━━━━━ TEXT PASSAGE
Thanks for replying. Here is another pic which hints at thickness (2-3mm). I will try to get some better pics to post tomorrow.

20190409_FluteCt.webp
 
Looks like a heavily water worn fluted point to me.
 
Looks like a heavily water worn fluted point to me.

I agree. An old timer that's been in the creek for a long, long time.
 
I would like to think it is what you say. Then one wonders how old is old?
This piece was found twenty miles south of Clear Lake, CA where very old artifacts have been found. Could this be related to that culture?

Others have said that perhaps the 'flute' is actually impact damage. What do you reckon?

Also is there any way to shoehorn a point like this into a type?
 
I doubt that's a fluted point because of its small size a good guess would be impact damage . On a small constricting stem point .
 
I would like to think it is what you say. Then one wonders how old is old?
This piece was found twenty miles south of Clear Lake, CA where very old artifacts have been found. Could this be related to that culture?

Others have said that perhaps the 'flute' is actually impact damage. What do you reckon?
━━━━━━━━━━
━━━━━ RECORDS FOR THIS TASK
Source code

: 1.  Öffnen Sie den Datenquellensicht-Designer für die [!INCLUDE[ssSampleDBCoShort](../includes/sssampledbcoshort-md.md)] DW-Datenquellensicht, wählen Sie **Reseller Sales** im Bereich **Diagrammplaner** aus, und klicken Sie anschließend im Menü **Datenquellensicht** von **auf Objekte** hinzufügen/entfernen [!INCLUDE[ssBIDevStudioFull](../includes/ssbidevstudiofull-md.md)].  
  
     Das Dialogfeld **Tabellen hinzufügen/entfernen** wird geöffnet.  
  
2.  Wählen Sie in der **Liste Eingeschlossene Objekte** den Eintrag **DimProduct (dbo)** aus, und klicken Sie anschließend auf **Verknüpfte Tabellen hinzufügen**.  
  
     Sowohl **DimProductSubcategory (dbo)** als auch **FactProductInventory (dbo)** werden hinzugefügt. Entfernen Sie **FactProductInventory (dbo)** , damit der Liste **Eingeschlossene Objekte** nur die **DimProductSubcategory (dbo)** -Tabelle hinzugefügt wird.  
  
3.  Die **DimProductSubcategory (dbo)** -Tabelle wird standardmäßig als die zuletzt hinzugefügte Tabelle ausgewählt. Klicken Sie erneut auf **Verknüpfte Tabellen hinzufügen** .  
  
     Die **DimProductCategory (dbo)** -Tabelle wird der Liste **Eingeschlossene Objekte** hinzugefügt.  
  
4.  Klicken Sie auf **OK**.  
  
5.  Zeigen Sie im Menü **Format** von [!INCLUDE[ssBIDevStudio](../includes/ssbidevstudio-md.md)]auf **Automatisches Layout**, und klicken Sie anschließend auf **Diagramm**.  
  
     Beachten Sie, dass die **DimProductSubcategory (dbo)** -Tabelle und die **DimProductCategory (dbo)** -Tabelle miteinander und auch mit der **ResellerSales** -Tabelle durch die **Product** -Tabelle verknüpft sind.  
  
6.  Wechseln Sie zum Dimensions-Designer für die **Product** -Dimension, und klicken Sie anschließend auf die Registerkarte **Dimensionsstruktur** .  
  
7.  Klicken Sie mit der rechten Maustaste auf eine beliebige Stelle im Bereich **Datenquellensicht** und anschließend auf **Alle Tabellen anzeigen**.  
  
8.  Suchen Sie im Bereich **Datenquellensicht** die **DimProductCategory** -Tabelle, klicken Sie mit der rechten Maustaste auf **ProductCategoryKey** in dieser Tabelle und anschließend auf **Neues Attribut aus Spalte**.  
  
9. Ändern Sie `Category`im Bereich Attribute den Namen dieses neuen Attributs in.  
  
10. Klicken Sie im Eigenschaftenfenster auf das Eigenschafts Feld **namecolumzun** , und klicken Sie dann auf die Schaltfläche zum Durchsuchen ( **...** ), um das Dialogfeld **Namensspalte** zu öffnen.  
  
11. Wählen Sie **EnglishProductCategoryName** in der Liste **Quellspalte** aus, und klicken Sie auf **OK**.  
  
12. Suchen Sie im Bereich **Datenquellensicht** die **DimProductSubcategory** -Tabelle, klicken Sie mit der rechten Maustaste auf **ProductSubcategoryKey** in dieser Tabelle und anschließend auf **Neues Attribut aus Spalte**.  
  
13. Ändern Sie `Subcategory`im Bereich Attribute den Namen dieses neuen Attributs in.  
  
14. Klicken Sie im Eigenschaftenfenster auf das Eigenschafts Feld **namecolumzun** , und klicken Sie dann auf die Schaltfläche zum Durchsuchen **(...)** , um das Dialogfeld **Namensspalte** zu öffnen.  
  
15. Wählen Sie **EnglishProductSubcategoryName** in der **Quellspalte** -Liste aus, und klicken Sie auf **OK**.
━━━━━━━━━━
— WORK TO COMPLETE —
1. In the fluted-point discussion, why does one reply doubt that the object is a fluted point, and what does it suggest instead?
2. In the rows, begin at the line that has "Öffnen Sie den" and stop after the line that has "auf **Verknüpfte Tabellen hinzufügen**.". Please format only those lines as a JSON list of strings, one string per line, with blank lines left out.

— EXPECTED RESULTS —
1. The reply doubts it because of the object's small size. It suggests the "flute" is more likely impact damage on a small constricting stem point.

2.
[
  ": 1.  Öffnen Sie den Datenquellensicht-Designer für die [!INCLUDE[ssSampleDBCoShort](../includes/sssampledbcoshort-md.md)] DW-Datenquellensicht, wählen Sie **Reseller Sales** im Bereich **Diagrammplaner** aus, und klicken Sie anschließend im Menü **Datenquellensicht** von **auf Objekte** hinzufügen/entfernen [!INCLUDE[ssBIDevStudioFull](../includes/ssbidevstudiofull-md.md)].  ",
  "     Das Dialogfeld **Tabellen hinzufügen/entfernen** wird geöffnet.  ",
  "2.  Wählen Sie in der **Liste Eingeschlossene Objekte** den Eintrag **DimProduct (dbo)** aus, und klicken Sie anschließend auf **Verknüpfte Tabellen hinzufügen**.  "
]